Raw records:
BEGIN

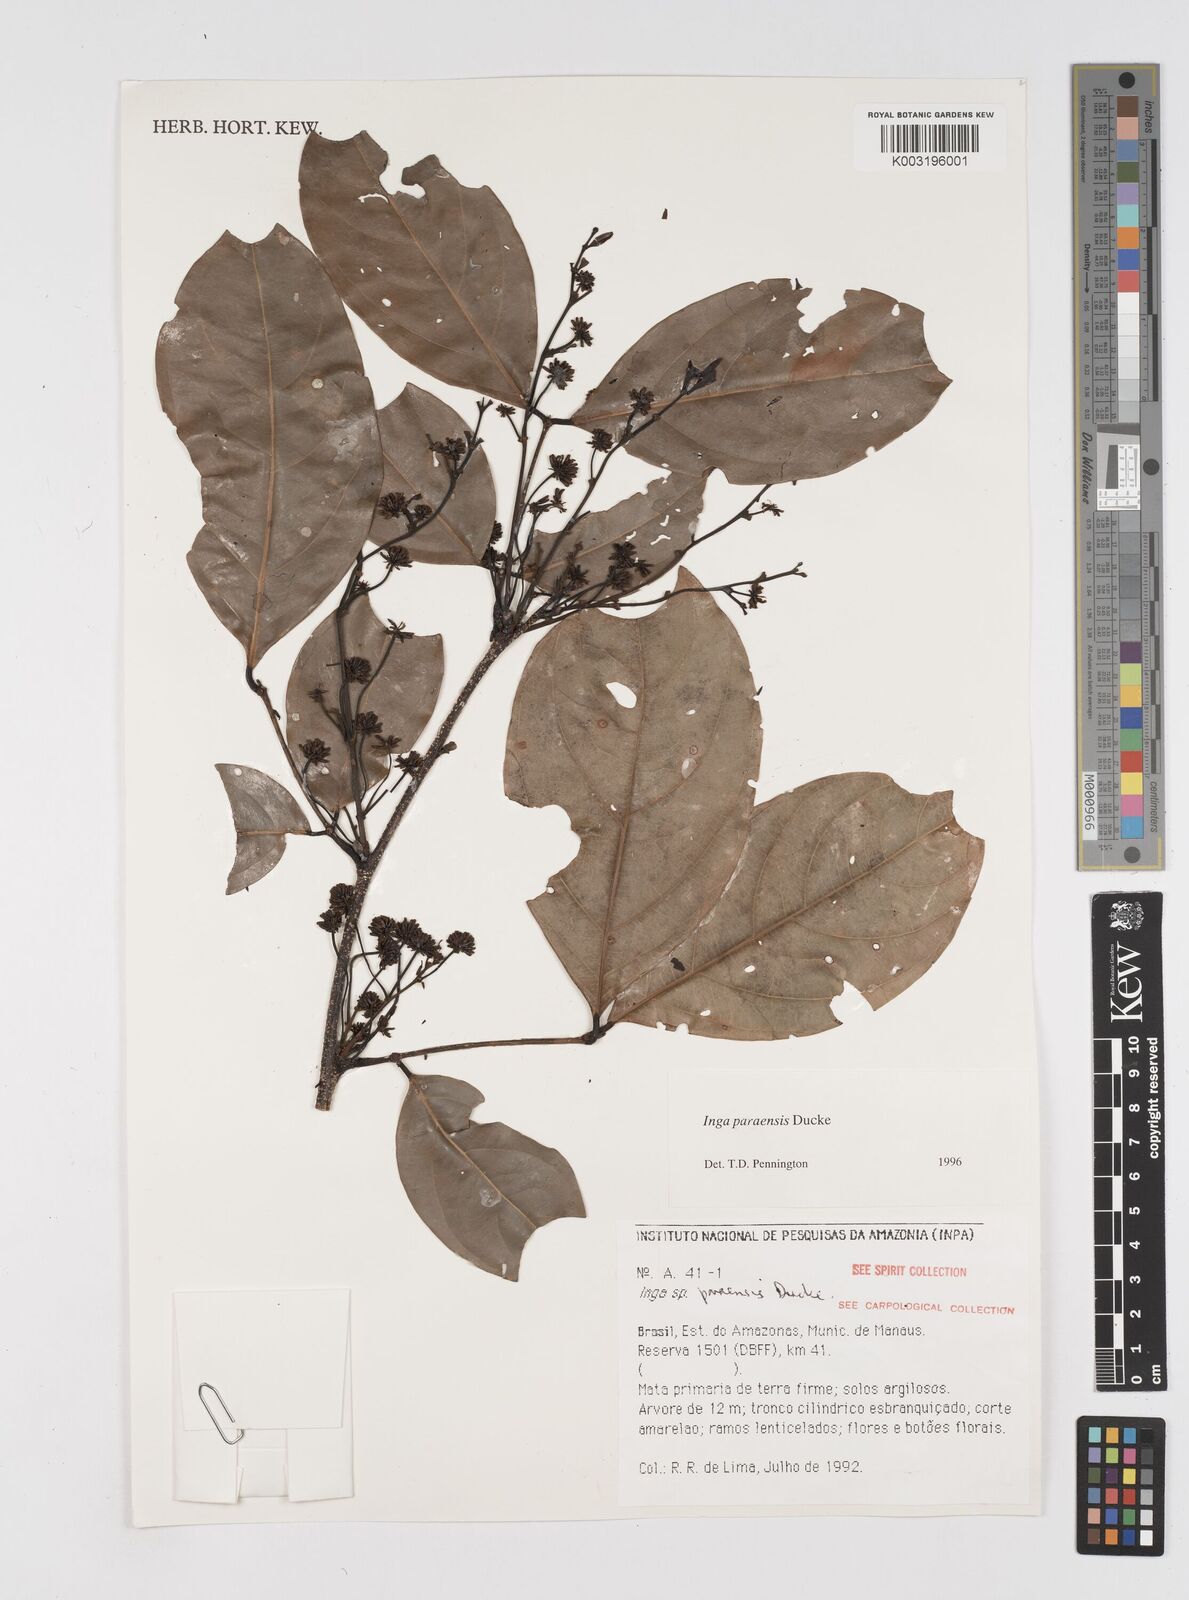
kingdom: Plantae
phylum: Tracheophyta
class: Magnoliopsida
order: Fabales
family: Fabaceae
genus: Inga
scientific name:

END

TASK STATEMENT: Copy every line of the data above word for word, leaving out the pictures.

EXERCISE ANSWER:
kingdom: Plantae
phylum: Tracheophyta
class: Magnoliopsida
order: Fabales
family: Fabaceae
genus: Inga
scientific name:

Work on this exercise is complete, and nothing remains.